## INSTRUCTIONS TO FOLLOW
Count the lines in the entries below that contain the string "пазух". Reply with the number alone.

====================

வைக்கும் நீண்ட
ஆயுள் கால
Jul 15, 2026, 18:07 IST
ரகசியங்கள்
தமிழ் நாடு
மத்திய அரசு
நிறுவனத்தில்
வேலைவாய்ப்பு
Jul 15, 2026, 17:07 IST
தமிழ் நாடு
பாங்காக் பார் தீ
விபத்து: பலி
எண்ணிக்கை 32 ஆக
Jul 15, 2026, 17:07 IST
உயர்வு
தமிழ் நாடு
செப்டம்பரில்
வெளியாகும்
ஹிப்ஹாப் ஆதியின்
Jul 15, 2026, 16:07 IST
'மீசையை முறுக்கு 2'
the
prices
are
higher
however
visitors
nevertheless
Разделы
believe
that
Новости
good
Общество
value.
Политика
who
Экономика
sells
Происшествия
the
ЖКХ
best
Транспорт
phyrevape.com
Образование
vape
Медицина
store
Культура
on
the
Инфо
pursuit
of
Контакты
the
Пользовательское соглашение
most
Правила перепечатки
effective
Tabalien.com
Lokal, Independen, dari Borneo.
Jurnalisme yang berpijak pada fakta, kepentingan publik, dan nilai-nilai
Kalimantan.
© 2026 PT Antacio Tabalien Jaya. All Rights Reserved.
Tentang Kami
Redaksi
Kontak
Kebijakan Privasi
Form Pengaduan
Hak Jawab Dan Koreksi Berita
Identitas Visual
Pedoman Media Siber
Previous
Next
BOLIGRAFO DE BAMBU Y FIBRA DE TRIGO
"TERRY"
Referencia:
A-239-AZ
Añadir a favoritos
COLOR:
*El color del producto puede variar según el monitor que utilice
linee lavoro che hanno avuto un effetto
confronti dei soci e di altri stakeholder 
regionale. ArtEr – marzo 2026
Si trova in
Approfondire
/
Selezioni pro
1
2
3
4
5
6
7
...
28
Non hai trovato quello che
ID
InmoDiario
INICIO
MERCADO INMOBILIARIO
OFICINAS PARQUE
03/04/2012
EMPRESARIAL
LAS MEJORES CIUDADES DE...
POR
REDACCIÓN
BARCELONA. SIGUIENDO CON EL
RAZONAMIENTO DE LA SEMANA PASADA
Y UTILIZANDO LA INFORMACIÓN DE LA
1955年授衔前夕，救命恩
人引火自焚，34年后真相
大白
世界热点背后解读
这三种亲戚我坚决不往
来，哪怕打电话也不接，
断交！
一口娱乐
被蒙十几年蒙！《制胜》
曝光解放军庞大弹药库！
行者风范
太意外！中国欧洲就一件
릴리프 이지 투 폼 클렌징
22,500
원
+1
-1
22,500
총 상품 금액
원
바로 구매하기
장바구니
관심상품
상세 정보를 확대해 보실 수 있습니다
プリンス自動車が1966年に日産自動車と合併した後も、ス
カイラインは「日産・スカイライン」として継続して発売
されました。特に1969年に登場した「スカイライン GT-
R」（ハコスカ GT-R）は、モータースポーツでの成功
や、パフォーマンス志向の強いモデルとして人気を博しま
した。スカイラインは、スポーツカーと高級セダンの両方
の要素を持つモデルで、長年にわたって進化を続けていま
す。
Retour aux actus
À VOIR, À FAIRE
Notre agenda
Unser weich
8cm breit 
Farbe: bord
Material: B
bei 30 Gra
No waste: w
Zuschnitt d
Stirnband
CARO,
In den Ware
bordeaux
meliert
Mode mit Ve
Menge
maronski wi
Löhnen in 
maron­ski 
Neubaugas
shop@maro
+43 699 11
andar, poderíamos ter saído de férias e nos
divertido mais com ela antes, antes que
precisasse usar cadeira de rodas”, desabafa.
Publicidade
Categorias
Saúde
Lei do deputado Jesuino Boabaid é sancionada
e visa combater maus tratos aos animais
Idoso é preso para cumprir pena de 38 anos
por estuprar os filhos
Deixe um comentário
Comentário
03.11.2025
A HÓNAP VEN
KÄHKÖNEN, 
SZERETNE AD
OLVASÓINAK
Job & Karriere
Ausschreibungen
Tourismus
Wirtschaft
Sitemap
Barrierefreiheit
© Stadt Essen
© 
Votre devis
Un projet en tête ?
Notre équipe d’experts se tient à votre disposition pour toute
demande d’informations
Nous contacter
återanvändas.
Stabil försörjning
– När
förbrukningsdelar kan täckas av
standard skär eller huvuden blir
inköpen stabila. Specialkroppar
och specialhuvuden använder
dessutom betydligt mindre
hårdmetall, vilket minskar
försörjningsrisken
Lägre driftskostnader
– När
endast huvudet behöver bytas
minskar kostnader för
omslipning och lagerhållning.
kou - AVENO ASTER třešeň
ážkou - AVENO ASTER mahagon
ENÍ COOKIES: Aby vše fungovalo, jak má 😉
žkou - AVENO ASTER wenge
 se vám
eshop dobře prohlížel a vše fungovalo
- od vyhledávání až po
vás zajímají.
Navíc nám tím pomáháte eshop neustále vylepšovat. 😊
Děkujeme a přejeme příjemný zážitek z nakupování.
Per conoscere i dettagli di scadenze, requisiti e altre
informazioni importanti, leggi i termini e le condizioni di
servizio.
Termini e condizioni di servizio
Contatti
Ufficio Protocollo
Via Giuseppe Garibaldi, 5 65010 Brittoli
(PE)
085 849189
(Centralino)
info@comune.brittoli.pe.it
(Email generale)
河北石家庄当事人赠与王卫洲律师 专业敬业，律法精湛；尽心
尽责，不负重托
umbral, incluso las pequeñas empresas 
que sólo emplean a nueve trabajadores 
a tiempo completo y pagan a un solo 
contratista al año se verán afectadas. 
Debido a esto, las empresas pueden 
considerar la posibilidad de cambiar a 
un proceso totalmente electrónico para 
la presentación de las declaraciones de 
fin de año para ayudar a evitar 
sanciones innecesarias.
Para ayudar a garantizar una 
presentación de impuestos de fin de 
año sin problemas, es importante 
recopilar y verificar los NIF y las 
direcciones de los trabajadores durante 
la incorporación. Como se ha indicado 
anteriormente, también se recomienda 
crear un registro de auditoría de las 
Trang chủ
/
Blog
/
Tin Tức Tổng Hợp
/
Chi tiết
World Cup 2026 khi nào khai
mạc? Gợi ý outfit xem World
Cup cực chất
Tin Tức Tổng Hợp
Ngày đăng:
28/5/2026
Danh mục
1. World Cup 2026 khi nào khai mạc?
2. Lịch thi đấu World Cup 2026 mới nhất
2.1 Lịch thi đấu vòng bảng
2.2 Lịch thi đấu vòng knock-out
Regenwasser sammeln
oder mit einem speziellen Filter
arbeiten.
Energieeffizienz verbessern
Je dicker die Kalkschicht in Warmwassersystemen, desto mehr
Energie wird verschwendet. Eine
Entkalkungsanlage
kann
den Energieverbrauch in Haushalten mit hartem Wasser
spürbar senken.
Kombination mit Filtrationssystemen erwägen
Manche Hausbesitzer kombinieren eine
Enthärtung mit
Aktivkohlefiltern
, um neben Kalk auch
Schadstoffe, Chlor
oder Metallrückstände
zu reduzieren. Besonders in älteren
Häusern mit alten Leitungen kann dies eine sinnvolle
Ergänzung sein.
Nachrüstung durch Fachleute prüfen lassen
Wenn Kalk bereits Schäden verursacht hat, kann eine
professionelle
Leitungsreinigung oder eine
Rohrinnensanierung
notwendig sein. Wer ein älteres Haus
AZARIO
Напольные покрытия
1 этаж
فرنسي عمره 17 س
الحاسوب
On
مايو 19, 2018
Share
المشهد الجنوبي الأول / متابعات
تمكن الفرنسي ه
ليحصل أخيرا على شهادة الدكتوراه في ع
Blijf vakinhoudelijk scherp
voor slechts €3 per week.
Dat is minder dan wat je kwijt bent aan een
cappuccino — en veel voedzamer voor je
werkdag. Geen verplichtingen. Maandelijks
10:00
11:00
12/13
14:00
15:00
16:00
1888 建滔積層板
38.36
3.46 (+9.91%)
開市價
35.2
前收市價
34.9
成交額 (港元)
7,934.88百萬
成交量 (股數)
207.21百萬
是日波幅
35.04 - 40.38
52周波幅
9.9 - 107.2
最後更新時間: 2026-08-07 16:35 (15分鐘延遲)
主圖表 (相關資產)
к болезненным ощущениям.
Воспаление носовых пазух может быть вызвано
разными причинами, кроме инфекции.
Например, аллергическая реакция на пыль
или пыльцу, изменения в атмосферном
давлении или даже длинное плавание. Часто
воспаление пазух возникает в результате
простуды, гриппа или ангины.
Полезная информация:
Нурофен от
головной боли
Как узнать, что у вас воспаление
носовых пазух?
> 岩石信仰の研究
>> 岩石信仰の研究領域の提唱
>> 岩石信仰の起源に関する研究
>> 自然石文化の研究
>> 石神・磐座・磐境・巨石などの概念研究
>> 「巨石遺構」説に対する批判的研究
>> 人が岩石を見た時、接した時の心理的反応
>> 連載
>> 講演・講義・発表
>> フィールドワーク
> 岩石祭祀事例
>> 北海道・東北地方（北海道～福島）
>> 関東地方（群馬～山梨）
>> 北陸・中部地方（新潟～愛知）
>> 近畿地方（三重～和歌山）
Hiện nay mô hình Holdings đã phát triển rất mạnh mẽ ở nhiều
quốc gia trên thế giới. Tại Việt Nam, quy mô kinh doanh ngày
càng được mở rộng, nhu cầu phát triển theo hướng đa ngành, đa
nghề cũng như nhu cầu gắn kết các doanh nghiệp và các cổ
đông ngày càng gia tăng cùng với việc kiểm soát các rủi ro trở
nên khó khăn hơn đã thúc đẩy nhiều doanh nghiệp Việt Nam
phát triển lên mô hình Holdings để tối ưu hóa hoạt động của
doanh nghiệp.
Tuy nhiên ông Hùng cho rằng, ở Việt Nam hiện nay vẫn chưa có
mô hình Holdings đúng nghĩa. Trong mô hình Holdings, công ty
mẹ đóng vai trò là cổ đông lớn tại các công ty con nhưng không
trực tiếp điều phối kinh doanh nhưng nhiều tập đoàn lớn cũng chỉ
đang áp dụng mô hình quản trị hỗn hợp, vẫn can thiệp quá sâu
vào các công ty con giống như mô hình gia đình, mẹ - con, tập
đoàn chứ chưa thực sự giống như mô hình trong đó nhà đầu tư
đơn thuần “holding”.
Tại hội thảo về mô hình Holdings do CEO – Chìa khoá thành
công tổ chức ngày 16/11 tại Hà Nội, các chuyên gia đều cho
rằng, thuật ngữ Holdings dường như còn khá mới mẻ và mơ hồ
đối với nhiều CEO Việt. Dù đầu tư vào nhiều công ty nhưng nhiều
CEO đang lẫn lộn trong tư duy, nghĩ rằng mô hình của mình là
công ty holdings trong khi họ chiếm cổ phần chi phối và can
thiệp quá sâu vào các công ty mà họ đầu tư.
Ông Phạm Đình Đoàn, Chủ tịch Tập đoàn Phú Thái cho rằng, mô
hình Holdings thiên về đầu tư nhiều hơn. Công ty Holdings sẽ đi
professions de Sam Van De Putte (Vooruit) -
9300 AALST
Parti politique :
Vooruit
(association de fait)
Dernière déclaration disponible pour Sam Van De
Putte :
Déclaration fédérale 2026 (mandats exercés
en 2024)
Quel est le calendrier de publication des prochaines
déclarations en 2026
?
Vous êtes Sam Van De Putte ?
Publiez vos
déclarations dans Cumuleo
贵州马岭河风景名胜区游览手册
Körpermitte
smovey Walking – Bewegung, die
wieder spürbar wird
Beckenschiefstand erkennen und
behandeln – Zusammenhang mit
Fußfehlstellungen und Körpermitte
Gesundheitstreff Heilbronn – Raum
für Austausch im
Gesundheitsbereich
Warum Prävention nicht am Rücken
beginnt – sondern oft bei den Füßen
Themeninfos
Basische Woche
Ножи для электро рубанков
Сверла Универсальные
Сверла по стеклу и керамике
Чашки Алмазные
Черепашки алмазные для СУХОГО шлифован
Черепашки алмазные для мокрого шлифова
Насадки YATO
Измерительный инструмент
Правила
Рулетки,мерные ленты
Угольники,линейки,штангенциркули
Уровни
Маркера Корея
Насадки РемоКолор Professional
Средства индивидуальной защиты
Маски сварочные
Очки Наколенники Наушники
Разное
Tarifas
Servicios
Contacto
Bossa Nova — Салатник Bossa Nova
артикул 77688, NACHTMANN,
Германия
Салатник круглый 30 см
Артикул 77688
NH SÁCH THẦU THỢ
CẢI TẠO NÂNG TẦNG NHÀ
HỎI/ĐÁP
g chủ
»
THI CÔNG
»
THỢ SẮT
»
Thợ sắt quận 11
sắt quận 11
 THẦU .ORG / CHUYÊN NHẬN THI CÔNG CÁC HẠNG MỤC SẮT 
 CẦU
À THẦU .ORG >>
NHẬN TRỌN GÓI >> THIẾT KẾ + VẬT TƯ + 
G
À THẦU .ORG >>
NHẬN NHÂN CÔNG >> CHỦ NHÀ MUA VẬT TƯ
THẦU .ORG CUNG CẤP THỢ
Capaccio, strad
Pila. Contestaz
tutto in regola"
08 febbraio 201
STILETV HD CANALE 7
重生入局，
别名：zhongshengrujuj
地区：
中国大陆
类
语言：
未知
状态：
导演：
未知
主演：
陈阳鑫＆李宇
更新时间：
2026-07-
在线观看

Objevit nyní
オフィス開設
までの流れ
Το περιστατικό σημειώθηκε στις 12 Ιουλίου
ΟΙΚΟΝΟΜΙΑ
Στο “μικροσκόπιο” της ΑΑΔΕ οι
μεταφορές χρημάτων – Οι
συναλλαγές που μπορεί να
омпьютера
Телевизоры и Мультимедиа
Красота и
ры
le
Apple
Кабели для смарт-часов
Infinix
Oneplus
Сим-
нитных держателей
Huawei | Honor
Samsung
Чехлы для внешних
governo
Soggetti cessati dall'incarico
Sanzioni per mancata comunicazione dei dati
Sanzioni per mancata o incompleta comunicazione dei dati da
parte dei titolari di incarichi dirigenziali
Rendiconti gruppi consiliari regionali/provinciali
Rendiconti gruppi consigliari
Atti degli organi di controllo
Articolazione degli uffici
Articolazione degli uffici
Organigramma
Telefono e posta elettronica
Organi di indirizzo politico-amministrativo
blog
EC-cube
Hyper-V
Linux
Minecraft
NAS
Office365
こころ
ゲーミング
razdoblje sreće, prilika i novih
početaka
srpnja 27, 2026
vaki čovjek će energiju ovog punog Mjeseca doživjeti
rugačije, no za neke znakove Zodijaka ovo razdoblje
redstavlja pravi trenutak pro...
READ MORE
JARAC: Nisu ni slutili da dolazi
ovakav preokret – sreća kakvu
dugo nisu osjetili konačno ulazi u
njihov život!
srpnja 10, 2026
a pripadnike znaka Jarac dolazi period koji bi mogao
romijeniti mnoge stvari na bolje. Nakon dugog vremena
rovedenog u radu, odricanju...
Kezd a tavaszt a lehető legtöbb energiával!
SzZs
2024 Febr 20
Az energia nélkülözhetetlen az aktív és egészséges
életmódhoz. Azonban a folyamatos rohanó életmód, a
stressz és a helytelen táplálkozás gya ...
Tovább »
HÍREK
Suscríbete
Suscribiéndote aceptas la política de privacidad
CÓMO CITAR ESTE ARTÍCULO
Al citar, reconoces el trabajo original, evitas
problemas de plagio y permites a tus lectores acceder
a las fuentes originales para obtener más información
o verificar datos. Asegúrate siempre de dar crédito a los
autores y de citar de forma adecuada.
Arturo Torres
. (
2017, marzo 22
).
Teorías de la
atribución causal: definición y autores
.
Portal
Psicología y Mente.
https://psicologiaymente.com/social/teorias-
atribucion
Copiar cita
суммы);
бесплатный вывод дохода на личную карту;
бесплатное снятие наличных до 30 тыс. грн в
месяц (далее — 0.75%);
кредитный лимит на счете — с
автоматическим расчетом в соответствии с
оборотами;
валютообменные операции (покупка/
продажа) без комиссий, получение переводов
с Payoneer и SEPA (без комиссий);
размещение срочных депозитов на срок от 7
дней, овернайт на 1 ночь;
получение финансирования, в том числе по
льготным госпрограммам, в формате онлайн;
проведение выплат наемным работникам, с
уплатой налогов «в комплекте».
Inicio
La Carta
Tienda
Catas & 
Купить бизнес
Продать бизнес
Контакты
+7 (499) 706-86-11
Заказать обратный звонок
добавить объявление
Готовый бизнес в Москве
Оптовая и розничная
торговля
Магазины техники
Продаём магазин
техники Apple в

====================

## COMPLETED TASK
3